Stored data entries
__________________________________________________

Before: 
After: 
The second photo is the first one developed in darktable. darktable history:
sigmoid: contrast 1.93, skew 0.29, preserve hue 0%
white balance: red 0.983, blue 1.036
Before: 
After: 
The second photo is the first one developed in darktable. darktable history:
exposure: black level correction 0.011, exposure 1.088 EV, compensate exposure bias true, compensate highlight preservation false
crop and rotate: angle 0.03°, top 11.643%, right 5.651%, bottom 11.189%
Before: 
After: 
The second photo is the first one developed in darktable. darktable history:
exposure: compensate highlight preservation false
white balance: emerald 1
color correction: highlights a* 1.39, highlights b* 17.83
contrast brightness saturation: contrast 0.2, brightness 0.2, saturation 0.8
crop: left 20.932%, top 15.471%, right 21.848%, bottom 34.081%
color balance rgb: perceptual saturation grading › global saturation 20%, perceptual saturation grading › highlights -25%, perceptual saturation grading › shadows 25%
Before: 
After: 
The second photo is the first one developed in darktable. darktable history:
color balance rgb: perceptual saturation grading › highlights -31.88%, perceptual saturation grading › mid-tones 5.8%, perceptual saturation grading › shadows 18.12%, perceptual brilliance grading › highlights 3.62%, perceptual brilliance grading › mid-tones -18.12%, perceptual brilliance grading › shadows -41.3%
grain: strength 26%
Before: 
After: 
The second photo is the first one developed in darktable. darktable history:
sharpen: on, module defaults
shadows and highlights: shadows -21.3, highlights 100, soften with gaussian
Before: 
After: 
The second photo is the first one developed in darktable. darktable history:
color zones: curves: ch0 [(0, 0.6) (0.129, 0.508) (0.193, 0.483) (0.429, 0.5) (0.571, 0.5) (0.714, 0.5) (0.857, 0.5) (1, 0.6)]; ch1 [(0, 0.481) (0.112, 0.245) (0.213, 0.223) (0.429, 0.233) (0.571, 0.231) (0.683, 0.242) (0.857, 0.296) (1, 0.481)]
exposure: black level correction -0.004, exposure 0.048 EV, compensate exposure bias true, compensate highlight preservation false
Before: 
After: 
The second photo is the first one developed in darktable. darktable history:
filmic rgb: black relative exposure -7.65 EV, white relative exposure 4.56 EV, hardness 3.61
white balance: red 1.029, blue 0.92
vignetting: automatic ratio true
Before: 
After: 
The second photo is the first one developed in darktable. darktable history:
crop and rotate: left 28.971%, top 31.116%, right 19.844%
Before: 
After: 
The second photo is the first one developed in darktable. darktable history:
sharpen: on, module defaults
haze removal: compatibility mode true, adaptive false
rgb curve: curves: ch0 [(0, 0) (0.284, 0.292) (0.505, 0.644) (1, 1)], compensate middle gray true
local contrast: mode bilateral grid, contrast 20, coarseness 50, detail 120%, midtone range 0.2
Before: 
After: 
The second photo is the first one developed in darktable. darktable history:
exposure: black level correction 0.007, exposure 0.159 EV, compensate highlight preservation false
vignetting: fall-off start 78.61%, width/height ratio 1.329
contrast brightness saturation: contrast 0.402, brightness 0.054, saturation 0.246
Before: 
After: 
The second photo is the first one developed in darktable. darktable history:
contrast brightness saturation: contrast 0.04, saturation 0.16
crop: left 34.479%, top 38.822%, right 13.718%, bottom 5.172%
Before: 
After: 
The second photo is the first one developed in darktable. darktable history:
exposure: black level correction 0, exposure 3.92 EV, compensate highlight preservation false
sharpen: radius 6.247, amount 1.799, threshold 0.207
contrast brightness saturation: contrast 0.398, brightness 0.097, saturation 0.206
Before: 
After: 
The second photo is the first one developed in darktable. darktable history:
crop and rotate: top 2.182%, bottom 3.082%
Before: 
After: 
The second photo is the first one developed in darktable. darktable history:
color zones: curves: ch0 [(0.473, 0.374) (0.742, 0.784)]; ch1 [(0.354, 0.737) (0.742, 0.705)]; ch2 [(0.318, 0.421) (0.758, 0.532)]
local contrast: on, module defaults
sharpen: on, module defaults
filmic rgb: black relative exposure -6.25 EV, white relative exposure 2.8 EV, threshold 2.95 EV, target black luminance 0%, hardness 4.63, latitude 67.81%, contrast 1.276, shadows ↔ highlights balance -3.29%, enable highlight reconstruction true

__________________________________________________

» **To be done**:
Copy the records from the start through the line containing "color balance rgb: perceptual saturation grading › global", keeping every line unchanged.

» **Correct answer**:
Before: 
After: 
The second photo is the first one developed in darktable. darktable history:
sigmoid: contrast 1.93, skew 0.29, preserve hue 0%
white balance: red 0.983, blue 1.036
Before: 
After: 
The second photo is the first one developed in darktable. darktable history:
exposure: black level correction 0.011, exposure 1.088 EV, compensate exposure bias true, compensate highlight preservation false
crop and rotate: angle 0.03°, top 11.643%, right 5.651%, bottom 11.189%
Before: 
After: 
The second photo is the first one developed in darktable. darktable history:
exposure: compensate highlight preservation false
white balance: emerald 1
color correction: highlights a* 1.39, highlights b* 17.83
contrast brightness saturation: contrast 0.2, brightness 0.2, saturation 0.8
crop: left 20.932%, top 15.471%, right 21.848%, bottom 34.081%
color balance rgb: perceptual saturation grading › global saturation 20%, perceptual saturation grading › highlights -25%, perceptual saturation grading › shadows 25%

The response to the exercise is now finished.